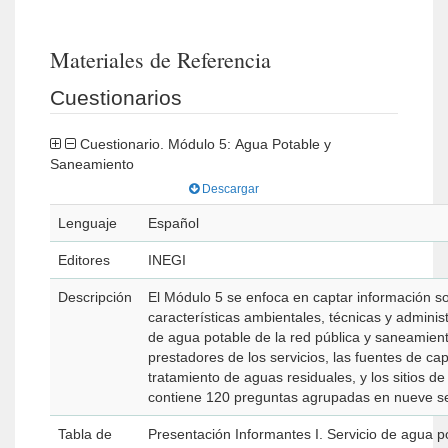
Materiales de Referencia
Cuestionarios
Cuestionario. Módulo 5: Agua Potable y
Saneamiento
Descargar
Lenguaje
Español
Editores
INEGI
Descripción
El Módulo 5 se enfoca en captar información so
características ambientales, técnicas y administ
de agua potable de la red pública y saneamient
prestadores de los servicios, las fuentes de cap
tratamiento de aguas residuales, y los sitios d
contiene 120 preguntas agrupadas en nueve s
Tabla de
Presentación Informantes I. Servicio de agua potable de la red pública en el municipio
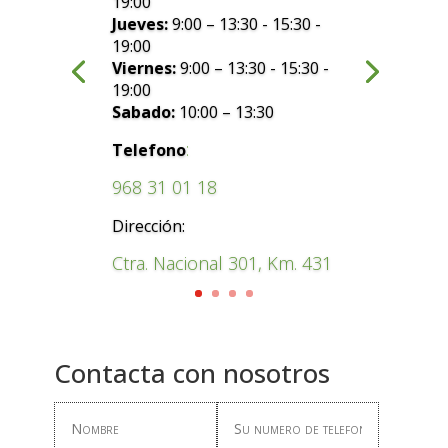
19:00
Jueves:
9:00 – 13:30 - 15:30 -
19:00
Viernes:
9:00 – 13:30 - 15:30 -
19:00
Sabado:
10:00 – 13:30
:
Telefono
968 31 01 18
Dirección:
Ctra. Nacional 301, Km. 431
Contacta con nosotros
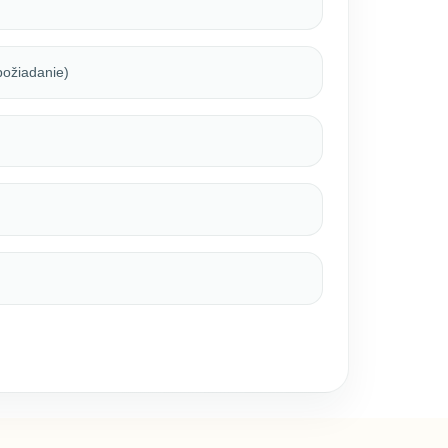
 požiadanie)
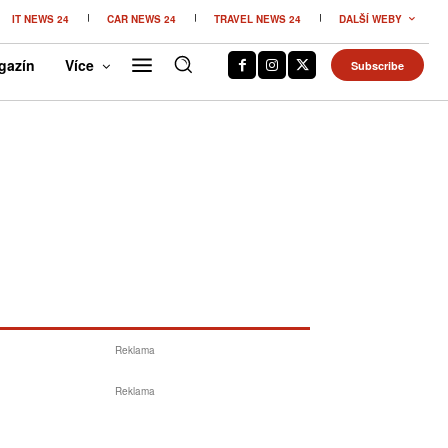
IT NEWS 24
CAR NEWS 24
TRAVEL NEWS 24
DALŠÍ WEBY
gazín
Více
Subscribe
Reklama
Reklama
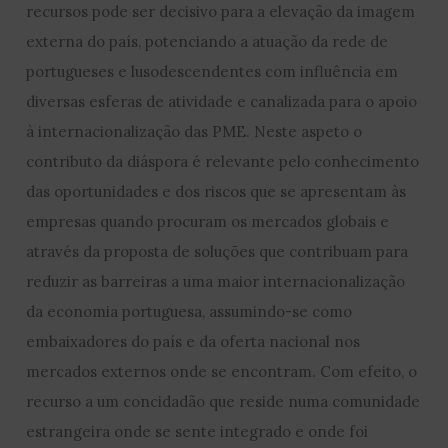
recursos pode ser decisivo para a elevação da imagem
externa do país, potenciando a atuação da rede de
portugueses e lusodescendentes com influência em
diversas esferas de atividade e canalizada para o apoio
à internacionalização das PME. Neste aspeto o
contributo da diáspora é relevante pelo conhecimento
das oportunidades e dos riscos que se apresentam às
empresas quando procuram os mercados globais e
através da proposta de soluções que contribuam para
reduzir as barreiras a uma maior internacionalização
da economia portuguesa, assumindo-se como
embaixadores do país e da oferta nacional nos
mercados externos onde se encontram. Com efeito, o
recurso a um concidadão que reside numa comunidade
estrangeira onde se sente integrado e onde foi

-----

> [Task directions]: Repeat the preceding records precisely, and leave every picture out of the copy.

> [Response box]:
Materiales de Referencia
Cuestionarios
Cuestionario. Módulo 5: Agua Potable y
Saneamiento
Descargar
Lenguaje
Español
Editores
INEGI
Descripción
El Módulo 5 se enfoca en captar información so
características ambientales, técnicas y administ
de agua potable de la red pública y saneamient
prestadores de los servicios, las fuentes de cap
tratamiento de aguas residuales, y los sitios d
contiene 120 preguntas agrupadas en nueve s
Tabla de
Presentación Informantes I. Servicio de agua potable de la red pública en el municipio
19:00
Jueves:
9:00 – 13:30 - 15:30 -
19:00
Viernes:
9:00 – 13:30 - 15:30 -
19:00
Sabado:
10:00 – 13:30
:
Telefono
968 31 01 18
Dirección:
Ctra. Nacional 301, Km. 431
Contacta con nosotros
 požiadanie)
IT NEWS 24
CAR NEWS 24
TRAVEL NEWS 24
DALŠÍ WEBY
gazín
Více
Subscribe
Reklama
Reklama
recursos pode ser decisivo para a elevação da imagem
externa do país, potenciando a atuação da rede de
portugueses e lusodescendentes com influência em
diversas esferas de atividade e canalizada para o apoio
à internacionalização das PME. Neste aspeto o
contributo da diáspora é relevante pelo conhecimento
das oportunidades e dos riscos que se apresentam às
empresas quando procuram os mercados globais e
através da proposta de soluções que contribuam para
reduzir as barreiras a uma maior internacionalização
da economia portuguesa, assumindo-se como
embaixadores do país e da oferta nacional nos
mercados externos onde se encontram. Com efeito, o
recurso a um concidadão que reside numa comunidade
estrangeira onde se sente integrado e onde foi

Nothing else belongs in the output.